The mythos that the Grateful Dead introduced me to with Dire Wolf was one that also encompassed a wide range of musical influences. The song itself introduced elements I would recall years later when I began to learn about the traditions of country music. But the Grateful Dead also covered blues folk, and jazz, and they made an astonishing range of songs seem like natural part of a the world view that began to develop in Dire Wolf, even when the band was covering someone else’s song. I would later explore many of these musical styles based on these introductions, especially the blues.

Grateful Dead: Dire Wolf (live, San Francisco Civic Auditorium, 12/28/83)

In my tribute to the Grateful Dead, I could hardly neglect to mention their influence as a live band. I actually never got a chance to see them live, but I nevertheless bought into their ideas of what live performance should be. The vocals on live Grateful Dead tracks can sometimes be painful to listen to, which eliminated from my consideration several performances of this song. But the song itself is a living thing. Each performance is a snapshot in the life of the band and its members, and so how the song is performed changes and evolves. This version from 1983 is far removed from the country trappings of the studio version, but it is still definitely Dire Wolf. Now the song is a rock song, with interesting keyboard lines that reflect a lineup change from when the studio version was done.

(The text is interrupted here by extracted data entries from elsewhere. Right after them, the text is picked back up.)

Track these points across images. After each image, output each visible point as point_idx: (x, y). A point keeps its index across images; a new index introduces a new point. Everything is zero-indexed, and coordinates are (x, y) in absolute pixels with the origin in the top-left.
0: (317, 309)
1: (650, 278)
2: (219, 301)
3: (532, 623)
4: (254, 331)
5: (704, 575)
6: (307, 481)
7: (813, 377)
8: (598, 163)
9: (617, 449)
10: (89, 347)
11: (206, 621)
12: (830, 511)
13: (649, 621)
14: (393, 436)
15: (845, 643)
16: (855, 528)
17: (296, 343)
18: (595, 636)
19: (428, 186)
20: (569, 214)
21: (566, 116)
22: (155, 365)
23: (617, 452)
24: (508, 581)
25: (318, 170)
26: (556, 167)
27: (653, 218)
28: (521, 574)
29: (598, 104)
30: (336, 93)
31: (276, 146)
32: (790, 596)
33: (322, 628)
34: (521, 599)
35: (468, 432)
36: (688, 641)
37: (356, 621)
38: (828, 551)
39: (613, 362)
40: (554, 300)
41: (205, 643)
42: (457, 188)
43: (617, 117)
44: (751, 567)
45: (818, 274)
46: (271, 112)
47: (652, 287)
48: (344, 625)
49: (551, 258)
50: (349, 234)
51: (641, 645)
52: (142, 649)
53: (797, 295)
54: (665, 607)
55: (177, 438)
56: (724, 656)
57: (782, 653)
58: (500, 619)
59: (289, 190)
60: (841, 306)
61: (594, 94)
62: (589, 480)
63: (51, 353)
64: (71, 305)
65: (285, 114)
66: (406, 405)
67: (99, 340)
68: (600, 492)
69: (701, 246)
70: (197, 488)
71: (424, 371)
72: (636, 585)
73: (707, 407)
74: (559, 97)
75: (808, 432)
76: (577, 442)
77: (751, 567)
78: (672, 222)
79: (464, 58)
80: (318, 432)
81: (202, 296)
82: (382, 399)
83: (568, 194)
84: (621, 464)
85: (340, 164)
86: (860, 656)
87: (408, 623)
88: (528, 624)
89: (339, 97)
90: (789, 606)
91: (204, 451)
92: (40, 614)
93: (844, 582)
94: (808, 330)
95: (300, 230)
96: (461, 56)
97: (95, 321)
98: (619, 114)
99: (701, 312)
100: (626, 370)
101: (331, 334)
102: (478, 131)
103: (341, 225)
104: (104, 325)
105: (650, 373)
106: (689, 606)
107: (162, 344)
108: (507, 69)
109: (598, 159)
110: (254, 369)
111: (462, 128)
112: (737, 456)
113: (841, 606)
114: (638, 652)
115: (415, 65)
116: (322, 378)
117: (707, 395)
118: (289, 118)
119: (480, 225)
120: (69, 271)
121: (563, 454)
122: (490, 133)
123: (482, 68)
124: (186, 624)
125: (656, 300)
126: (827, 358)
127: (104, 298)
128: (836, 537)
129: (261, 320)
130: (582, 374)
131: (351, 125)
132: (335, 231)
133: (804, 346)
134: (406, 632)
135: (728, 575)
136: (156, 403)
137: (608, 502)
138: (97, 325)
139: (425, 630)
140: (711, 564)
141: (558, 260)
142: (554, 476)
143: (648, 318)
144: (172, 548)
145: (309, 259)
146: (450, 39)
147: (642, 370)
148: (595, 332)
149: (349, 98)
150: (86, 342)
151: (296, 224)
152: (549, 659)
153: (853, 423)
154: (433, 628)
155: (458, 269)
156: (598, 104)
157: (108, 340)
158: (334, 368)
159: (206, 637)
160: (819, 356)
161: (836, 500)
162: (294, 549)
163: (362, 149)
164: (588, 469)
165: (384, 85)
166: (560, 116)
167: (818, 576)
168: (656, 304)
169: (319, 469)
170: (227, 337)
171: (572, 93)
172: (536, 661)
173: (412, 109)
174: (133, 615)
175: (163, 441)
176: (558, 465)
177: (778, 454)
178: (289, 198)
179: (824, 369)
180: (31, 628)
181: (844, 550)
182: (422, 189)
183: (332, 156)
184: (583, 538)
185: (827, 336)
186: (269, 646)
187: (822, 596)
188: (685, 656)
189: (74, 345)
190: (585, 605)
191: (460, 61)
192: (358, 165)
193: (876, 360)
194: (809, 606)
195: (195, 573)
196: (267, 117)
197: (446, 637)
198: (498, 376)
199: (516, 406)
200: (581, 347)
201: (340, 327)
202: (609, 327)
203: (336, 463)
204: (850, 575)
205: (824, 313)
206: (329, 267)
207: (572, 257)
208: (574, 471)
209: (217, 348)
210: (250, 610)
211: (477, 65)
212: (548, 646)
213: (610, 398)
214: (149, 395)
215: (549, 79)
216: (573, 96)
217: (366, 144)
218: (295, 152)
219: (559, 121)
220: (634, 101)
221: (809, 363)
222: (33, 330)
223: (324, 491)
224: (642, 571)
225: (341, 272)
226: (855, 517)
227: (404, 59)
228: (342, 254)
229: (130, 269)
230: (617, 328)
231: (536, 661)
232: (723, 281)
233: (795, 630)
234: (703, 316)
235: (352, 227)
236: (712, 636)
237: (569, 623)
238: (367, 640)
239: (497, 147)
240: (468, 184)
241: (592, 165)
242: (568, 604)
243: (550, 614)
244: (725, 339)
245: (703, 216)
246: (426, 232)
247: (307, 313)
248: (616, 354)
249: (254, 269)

There is no purchase link for this version of the song. The Grateful Dead catalog includes a dauntingly long list of single concert releases from shows starting in 1966, and ending in 1993. Surprisingly, only one release, Dick’s Picks 6, includes a show from 1983, and the band did not perform Dire Wolf that night. There are no shows at all from 1984. If the rest of the show was as good as this Dire Wolf, this is a show that should be made available.